Centaur Media shifted its location from Fitzrovia to London's South Bank in December 2019.

==Xeim: Centaur Media marketing and creative brands ==

- Creative Review
- Econsultancy
- Fashion and Beauty Monitor
- Festival of Marketing
- Foresight News
- Influencer Intelligence
- Marketing Week
- Oystercatchers
- Really B2B
- Year Ahead

==Recent acquisitions, disinvestments and rebrands==

===MarketMakers===
In July 2017, Centaur Media announced the acquisition of MarketMakers, a UK B2B marketing services business, for £13.4 million. However, in July 2020, as a result of the COVID-19 pandemic, Centaur announced it was to close the MarketMakers business, with only its sister company, Really B2B, retained.

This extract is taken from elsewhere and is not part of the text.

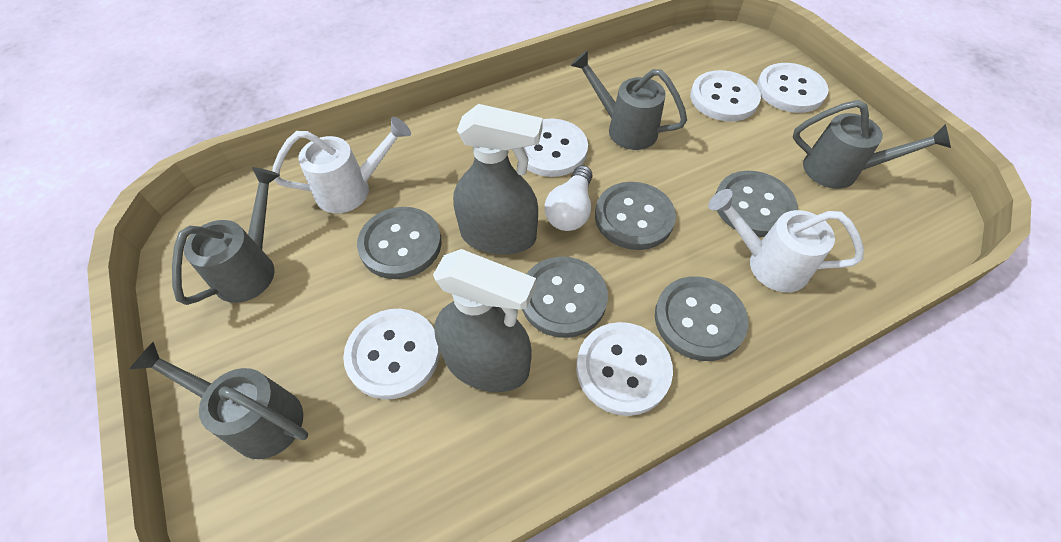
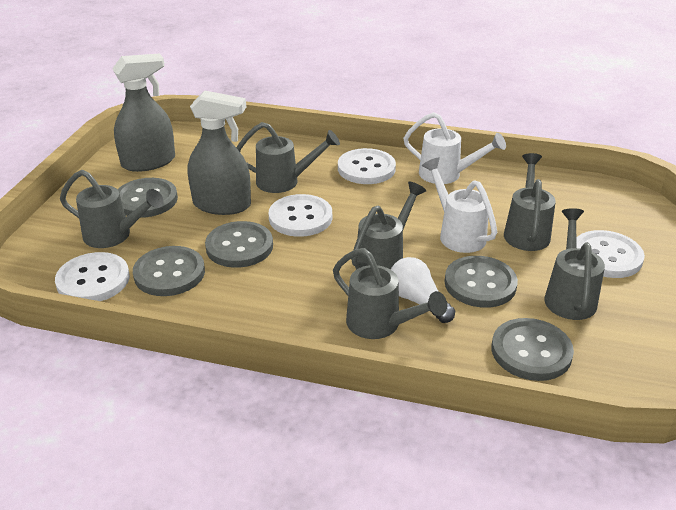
grey watering can: [129,342,308,459] [172,167,280,305] [570,50,687,150] [793,100,951,189] = 4 -> [60,170,164,248] [237,122,340,193] [333,248,447,339] [351,182,427,270] [504,153,556,251] [544,208,605,320] = 6
white button: [343,309,440,400] [523,119,588,177] [576,322,673,416] [690,70,761,121] [757,63,829,113] = 5 -> [55,252,130,301] [269,194,332,237] [338,148,396,184] [576,230,645,278] = 4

===Home Interest division===
In July 2017, Centaur Media sold its Home Interest portfolio to Future plc for £32 million, including Homebuilding & Renovating, Period Living and Real Homes.

===Oystercatchers===
On 21 September 2016, Centaur Media acquired brand consultancy company Oystercatchers for £3.35 million.

===Xeim===
On 22 January 2019, Centaur Media announced that it had brought its various marketing business under the name Xeim (derived from the term 'Excellence in marketing'), including Creative Review, Design Week, Econsultancy, Marketing Week and Oystercatchers.

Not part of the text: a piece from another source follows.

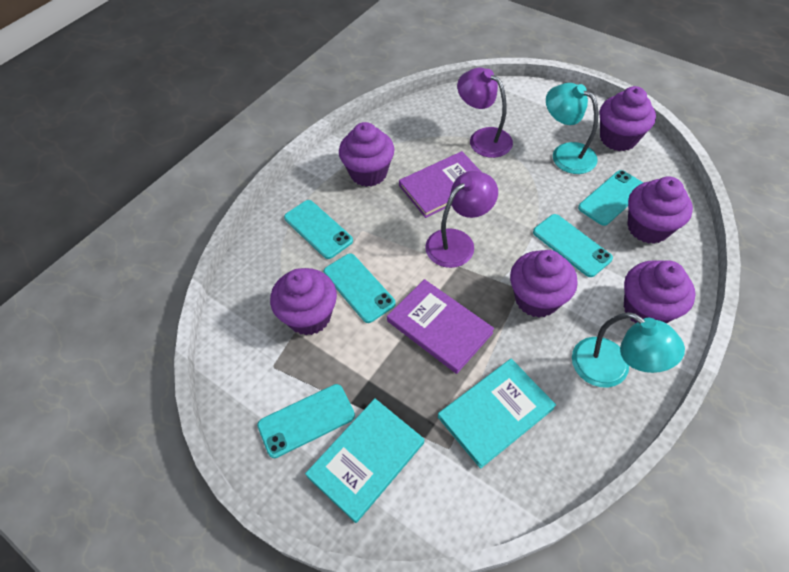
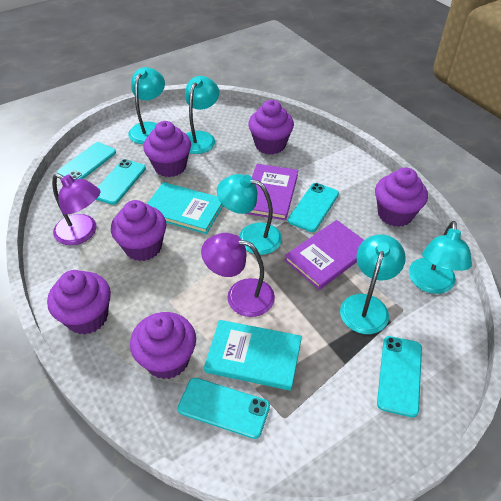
turquoise lamp: [546,83,598,174] [572,312,685,388] = 2 -> [128,67,165,144] [185,76,219,154] [217,174,282,255] [340,234,406,334] [409,221,472,294] = 5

===Financial services division===
On 1 April 2019, Centaur Media announced that it had sold its financial services division, including Money Marketing, Mortgage Strategy, Platforum, Taxbriefs and Headline Money, to Metropolis Group for £5 million cash.

=== Centaur Media Travel and Meetings Limited ===
On 10 April 2019, Centaur Media announced that it had agreed the sale of Centaur Media Travel and Meetings Limited, owner of the Business Travel Show and The Meetings Show, to Northstar Travel Media UK Limited for £9.25 million. The sale was expected to be completed by 30 April 2019.

=== Centaur Human Resources Limited ===
On 16 April 2019, it was reported that Centaur Media had agreed the sale of Centaur Human Resources, which includes Employee Benefits, Employee Benefits Live, Employee Benefits Connect and Forum For Expatriate Management, to DVV Media International for a £5 million cash consideration. Completion of the disposal was expected to take place on 30 April 2019.

=== Festival of Marketing expands ===
On 1 May 2019, Xeim, Centaur Media's marketing division, announced that its annual Festival of Marketing would henceforth incorporate two previously standalone events, Marketing Week Live and The Insight Show. Festival of Marketing evolved to become a digital event in 2020, as a response to the COVID-19 pandemic.

=== Engineering portfolio ===
On 9 May 2019, Centaur Media entered into a conditional agreement to sell its engineering portfolio, including The Engineer and the Subcon show, to Mark Allen Group for a £2.5 million cash consideration. The transaction was expected to complete by 31 May 2019.